Web page revision data:
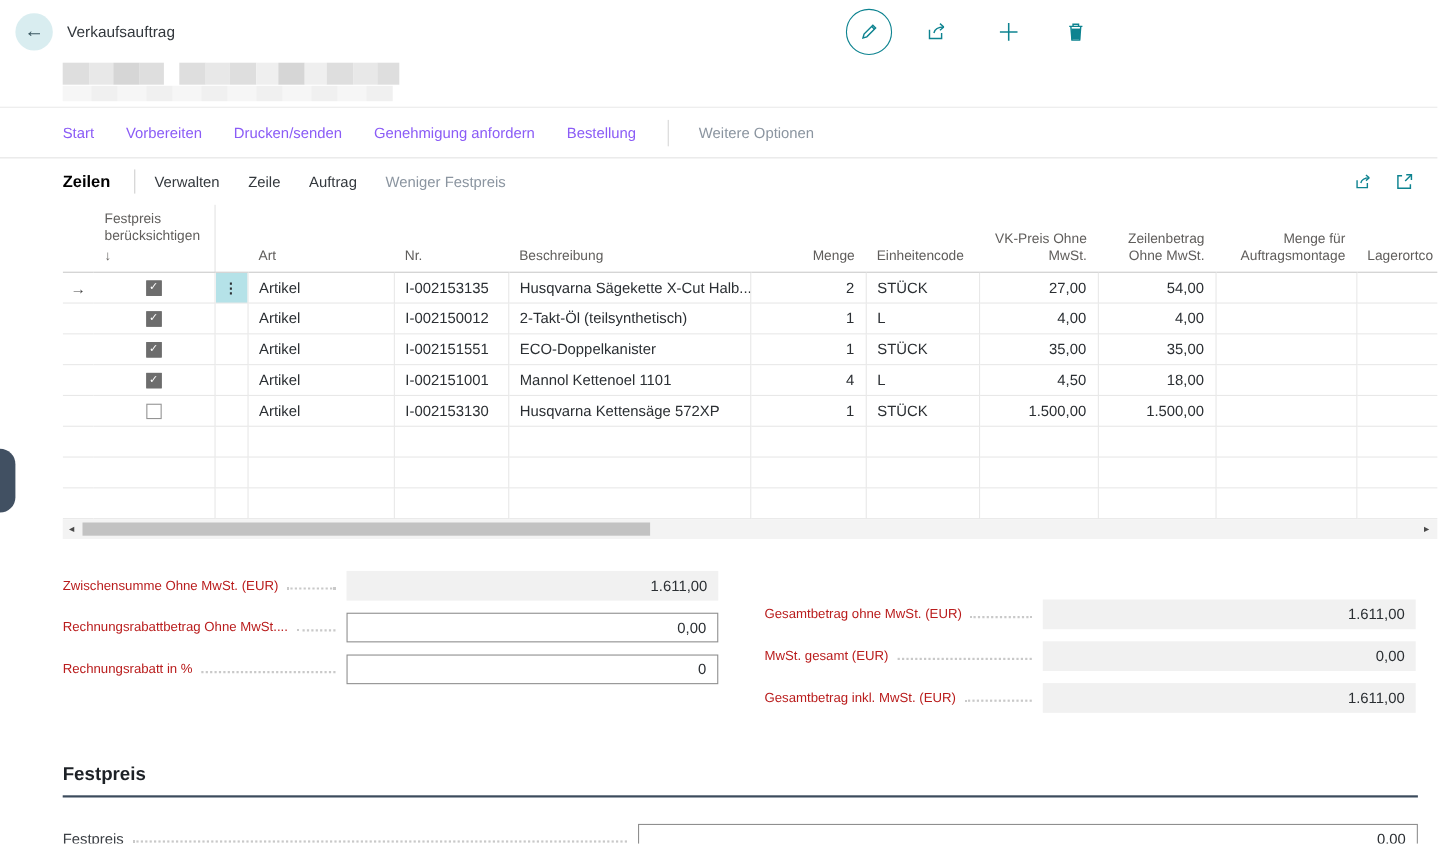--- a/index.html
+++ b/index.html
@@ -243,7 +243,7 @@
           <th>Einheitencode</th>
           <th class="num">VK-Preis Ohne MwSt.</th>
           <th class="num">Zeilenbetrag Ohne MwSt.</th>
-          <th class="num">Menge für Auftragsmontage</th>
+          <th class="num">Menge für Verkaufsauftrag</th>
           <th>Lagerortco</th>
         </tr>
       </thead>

Exercise description –
Find the line that contains "-243,7 +243,7 @@" in the data above. Reproduce it and every later line exactly, through the last one.

Problem solution –
@@ -243,7 +243,7 @@
           <th>Einheitencode</th>
           <th class="num">VK-Preis Ohne MwSt.</th>
           <th class="num">Zeilenbetrag Ohne MwSt.</th>
-          <th class="num">Menge für Auftragsmontage</th>
+          <th class="num">Menge für Verkaufsauftrag</th>
           <th>Lagerortco</th>
         </tr>
       </thead>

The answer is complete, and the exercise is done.